%%

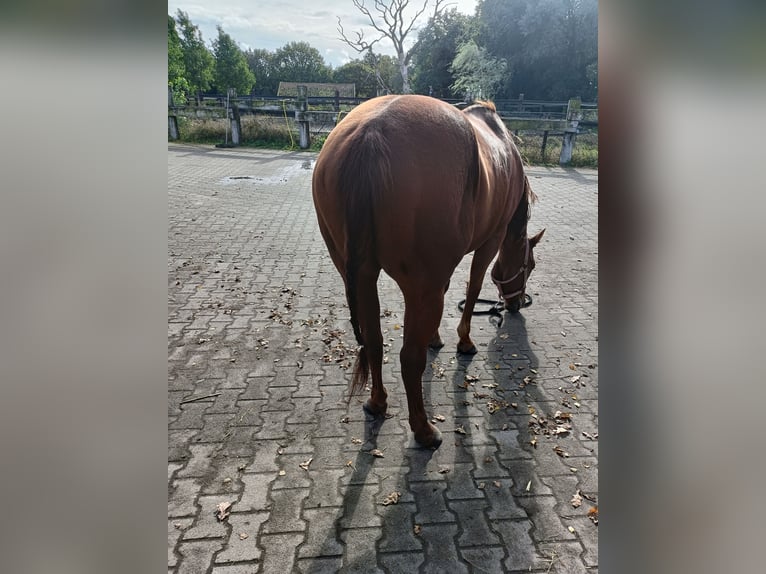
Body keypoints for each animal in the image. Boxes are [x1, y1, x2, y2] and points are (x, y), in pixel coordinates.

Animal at [314, 95, 544, 450]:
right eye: (529, 266)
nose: (516, 304)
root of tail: (370, 137)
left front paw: (435, 337)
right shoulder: (490, 242)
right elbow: (473, 287)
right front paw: (464, 340)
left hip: (362, 276)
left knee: (375, 340)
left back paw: (377, 403)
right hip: (419, 287)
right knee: (410, 358)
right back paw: (423, 430)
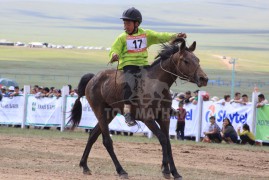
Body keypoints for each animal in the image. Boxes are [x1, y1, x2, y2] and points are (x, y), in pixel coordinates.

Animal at [68, 37, 207, 179]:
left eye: (197, 60)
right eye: (186, 60)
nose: (204, 78)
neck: (156, 85)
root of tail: (93, 78)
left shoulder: (164, 118)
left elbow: (167, 142)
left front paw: (174, 171)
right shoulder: (148, 119)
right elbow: (162, 139)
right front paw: (166, 170)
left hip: (109, 114)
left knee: (93, 135)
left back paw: (84, 165)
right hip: (100, 112)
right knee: (107, 141)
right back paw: (121, 170)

%%

■ Problem statement ■
Using the entries above, output exactly the lines between the line holding "right eye: (186, 60)" and the line holding "right knee: (107, 141)", end lines included, and nothing more.

■ Problem solution ■
right eye: (186, 60)
nose: (204, 78)
neck: (156, 85)
root of tail: (93, 78)
left shoulder: (164, 118)
left elbow: (167, 142)
left front paw: (174, 171)
right shoulder: (148, 119)
right elbow: (162, 139)
right front paw: (166, 170)
left hip: (109, 114)
left knee: (93, 135)
left back paw: (84, 165)
right hip: (100, 112)
right knee: (107, 141)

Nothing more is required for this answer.